Deadstock Vintage Clothing Is Not Always Mint Condition

When you see an original hangtag on vintage clothing, you might think "Hey, never used... that means it's perfect condition, right?!"  Clothes that are unworn but decades old are called new-old stock or deadstock vintage clothing.  And it seems that "never worn" might mean "never flawed".

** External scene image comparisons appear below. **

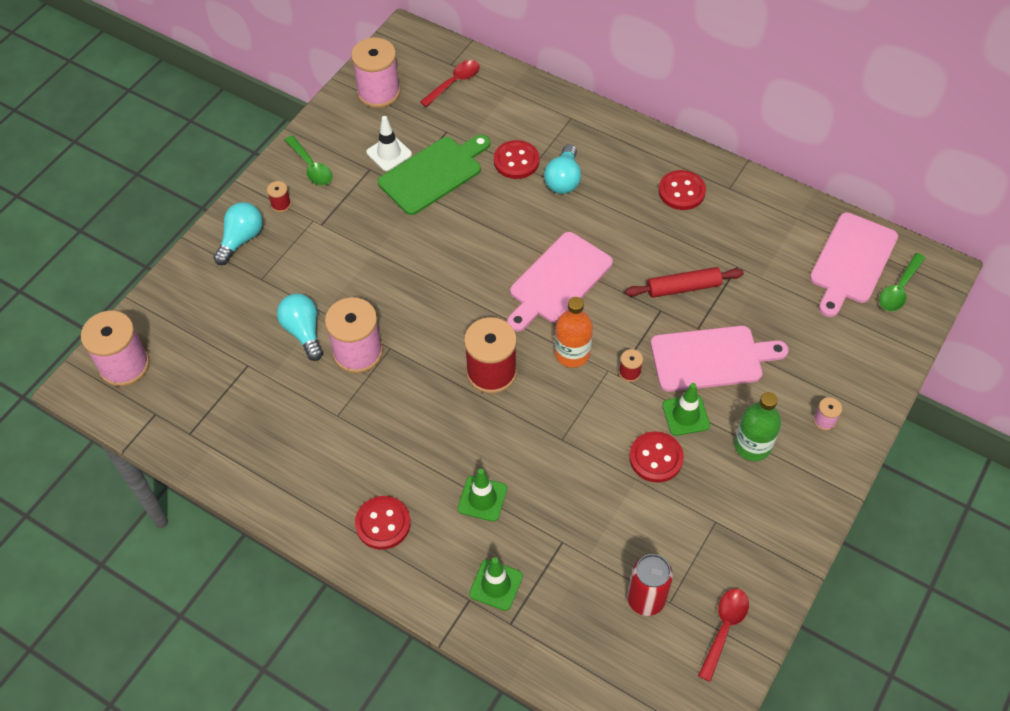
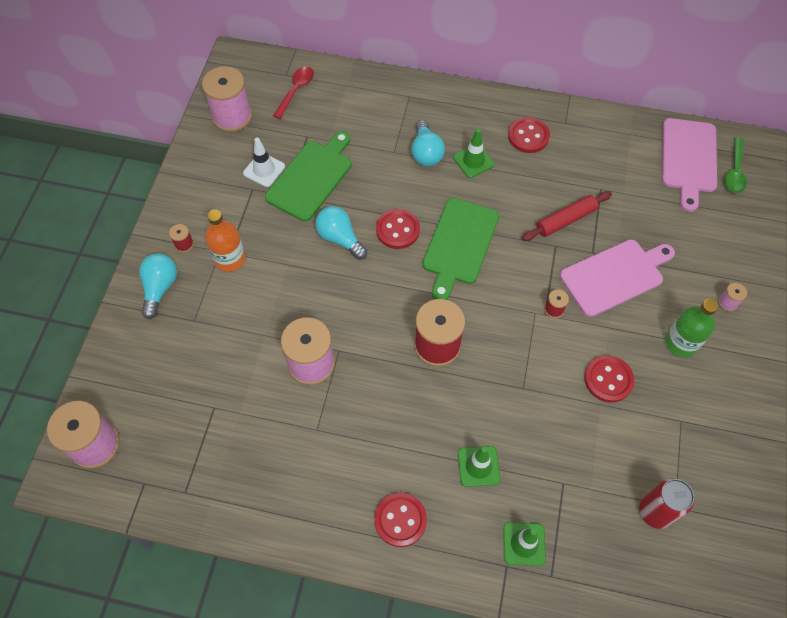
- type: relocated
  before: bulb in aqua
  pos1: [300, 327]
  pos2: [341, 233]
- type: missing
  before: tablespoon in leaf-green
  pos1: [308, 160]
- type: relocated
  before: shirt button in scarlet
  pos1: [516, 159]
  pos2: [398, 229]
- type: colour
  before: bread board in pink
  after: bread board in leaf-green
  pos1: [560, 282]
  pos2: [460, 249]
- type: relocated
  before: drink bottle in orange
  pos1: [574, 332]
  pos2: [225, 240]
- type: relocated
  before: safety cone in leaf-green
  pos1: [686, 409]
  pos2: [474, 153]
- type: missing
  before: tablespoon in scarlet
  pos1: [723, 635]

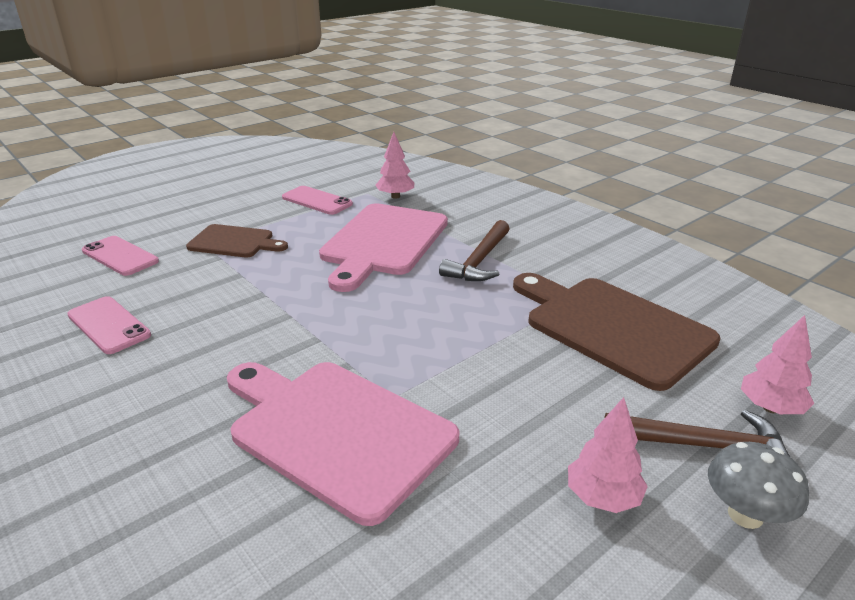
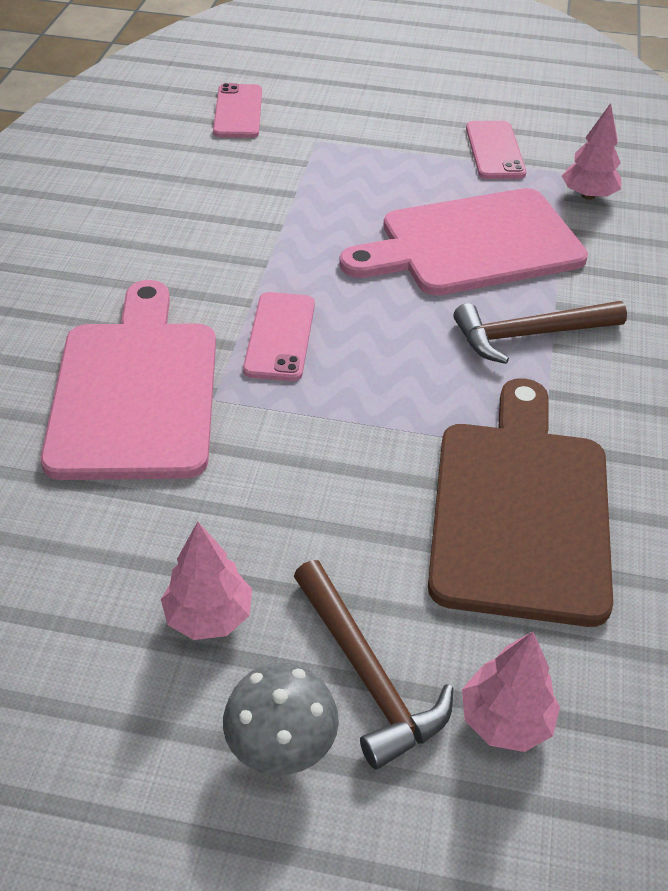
- type: relocated
  before: phone in pink
  pos1: [109, 325]
  pos2: [279, 336]
- type: missing
  before: bread board in russet
  pos1: [237, 241]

That makes sense at first impression, but in reality, it's often a different story.  Items from new-old stock (aka deadstock) are sometimes in mint condition, but often they have their own set of potential flaws due to shelf wear and dusty storage conditions.  These are most likely:

  • lines of fading along a garment's outer edges, if it was exposed to sunlight while on a clothes rack
  • lines of dust to the tops of the shoulders
  • stretched-out shoulders or "hanger humps" on knits
  • inherent vice, such as unstable dyes, plastics or other materials
  • pest damage in the form of holes or discoloration
  • mildew in the case of water damage, and/or ruined hems in the case of flood damage
  • tanning to items folded in boxes, where the outer edges met cardboard or air pollution

From left to right: a sun-faded line at sleeve of 1960s vintage dress; shattered silk in a 1950s party frock; a series of H-shaped brown lines in a 1940s cotton shirt - all items are unworn new-old stock

This being said, mint condition does exist in new-old stock.  Sometimes it's luck, or thanks to certain fabrics that do not attract pests.  Sometimes mint condition happens because the fortunate item is wedged lower in a clothes rack, and avoids fade & dust this way.  Or it's the innermost layer in a stack of boxed items, and its neighboring items took the brunt of any damage.

So when you search for mint condition vintage clothing, and not everything's new-old... or when you search for new-old stock and condition ranges widely, this is the reason.  Hoping it helps as you shop!